Yesterday, Science published a blockbuster article about the state of, well, science. Since 2011, a group called the Open Science Collaboration, headed by the psychologist Brian Nosek, has been working to replicate 100 studies previously published in leading psychology journals — that is, to conduct these experiments again to see whether the same results would pop up. (The researchers set out to replicate even more, but for various reasons the final number was culled to 100.)
What they found was rather alarming: In more than half of the studies the researchers attempted to redo, different results popped up, and among the ones that did replicate similar results, the findings were significantly less impressive than what was published the first time around. Some findings that had garnered widespread attention and sexy media headlines, including one on how women’s menstrual cycles affect their mate preferences and another on how a belief in free will influences people’s ethical decisions, failed to replicate (we’ll explain a bit more about these in a bit).

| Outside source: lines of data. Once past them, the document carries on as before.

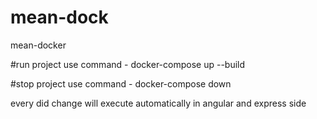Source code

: # mean-dock
mean-docker

#run project
use command - docker-compose up --build

#stop project
use command - docker-compose down

every did change will execute automatically in angular and express side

To understand why all this matters — and what it says about the exciting new science findings flashing into your news feeds seemingly every day — requires a bit of background. Here’s an explainer.
I’ve been hearing a lot about this “replication crisis” lately. Can you explain what the deal is in a non-nerdy way?
Basically, there’s an increasing awareness that many of the scientific findings we’ve accepted as “true” may be less sturdy than everyone thinks. It turns out that there are many ways that researchers, claiming to have found a given effect (“effect” just means that X does something to Y — ibuprofen reduces headache pain, for example), may have overstated or fabricated the effect they’re reporting.
Overstated effects? Fabricated ones? Sounds like there’s massive fraud afoot!
No one really thinks that. While instances of true nefariousness such as all-out data fabrication do occur, there’s a general consensus that it’s pretty rare (for one thing, most people aren’t that unethical; for another, if you’re caught, that’s it for your scientific career). What’s more common is that subtle forms of bias and pernicious incentives creep into the scientific process.